Что ж, он знает, чего от него хотят, а врагам его замыслы должны остаться неизвестными как можно дольше. Пока не стоит их дразнить, настораживать и злить. Наоборот, необходимо всячески успокоить немцев, погасить возникающие подозрения, польстить, выказать покорность. Уходить отсюда ни с чем ему нельзя…
Отбросив в сторону паспорт, обер-лейтенант закурил и начал качаться на стуле, с любопытством рассматривая задержанного. Судя по возрасту, он может быть переодетым окруженцем из разбитой русской части. На рядового не похож – слишком длинные волосы, они не могли успеть отрасти, а русские офицеры не носят таких причесок, как у этого… черт бы его побрал, разве можно запомнить варварские имена и фамилии, да еще с неизвестно зачем приляпанными к ним именами отцов. Опять же, у русских офицеров не бывает паспортов.
Сумел добыть и подделать, переклеив фото? Сомнительно – где ему в сумятице вообще добыть свое фото в штатском? Хорошо, пусть даже оно у него было, пусть оказалось случайно, но печать на фотографии, поставленная при выдаче документа, не нарушена. Когда и где русский офицер мог переклеивать фото, подделывать паспорт?.. Нет, тут дело в другом, но в чем?

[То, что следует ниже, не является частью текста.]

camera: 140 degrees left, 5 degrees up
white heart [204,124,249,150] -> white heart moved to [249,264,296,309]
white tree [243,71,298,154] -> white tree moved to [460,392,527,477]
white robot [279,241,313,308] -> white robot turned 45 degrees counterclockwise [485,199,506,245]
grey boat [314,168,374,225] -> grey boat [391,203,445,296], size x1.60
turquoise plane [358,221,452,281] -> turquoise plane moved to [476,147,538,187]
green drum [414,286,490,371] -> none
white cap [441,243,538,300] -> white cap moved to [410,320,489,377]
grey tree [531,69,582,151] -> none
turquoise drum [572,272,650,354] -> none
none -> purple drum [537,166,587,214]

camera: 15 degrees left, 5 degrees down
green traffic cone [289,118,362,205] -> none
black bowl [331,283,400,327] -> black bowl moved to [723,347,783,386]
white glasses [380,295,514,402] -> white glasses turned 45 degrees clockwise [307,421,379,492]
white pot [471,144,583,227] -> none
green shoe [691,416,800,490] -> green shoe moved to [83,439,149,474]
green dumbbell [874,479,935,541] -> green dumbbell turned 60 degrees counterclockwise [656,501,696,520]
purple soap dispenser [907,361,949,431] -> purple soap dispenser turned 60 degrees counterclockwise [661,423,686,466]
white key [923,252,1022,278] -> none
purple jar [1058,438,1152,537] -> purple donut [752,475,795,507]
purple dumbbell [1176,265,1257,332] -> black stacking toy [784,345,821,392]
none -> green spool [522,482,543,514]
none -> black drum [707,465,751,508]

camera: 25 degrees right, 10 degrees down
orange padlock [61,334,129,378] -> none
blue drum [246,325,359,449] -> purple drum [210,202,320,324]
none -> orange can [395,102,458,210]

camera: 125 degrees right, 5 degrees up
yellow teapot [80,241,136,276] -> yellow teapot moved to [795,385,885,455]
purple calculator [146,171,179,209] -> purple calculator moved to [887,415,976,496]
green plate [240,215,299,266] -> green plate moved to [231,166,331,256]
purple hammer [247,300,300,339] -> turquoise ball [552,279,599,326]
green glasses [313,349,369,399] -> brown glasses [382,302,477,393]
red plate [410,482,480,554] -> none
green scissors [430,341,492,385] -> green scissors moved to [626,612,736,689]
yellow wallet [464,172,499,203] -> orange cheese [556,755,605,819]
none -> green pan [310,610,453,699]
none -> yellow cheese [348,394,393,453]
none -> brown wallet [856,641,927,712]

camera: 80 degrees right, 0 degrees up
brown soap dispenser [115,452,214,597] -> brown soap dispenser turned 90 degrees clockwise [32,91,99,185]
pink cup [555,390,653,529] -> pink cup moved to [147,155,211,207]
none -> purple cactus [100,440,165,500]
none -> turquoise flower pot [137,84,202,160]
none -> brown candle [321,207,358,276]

Задержанный сидел на стуле спокойно, только нервно мял пальцы одной руки в ладони другой. Вполне естественная реакция – не может же он совсем не волноваться. Вон и нога чуть заметно дрожит от тщательно скрываемого нервного напряжения. Ждет вопросов? Ждет, что с ним сейчас будут делать, и мучается неизвестностью? Прекрасно, пусть еще немного помучается – напряженное ожидание неизвестного исхода всегда полезно.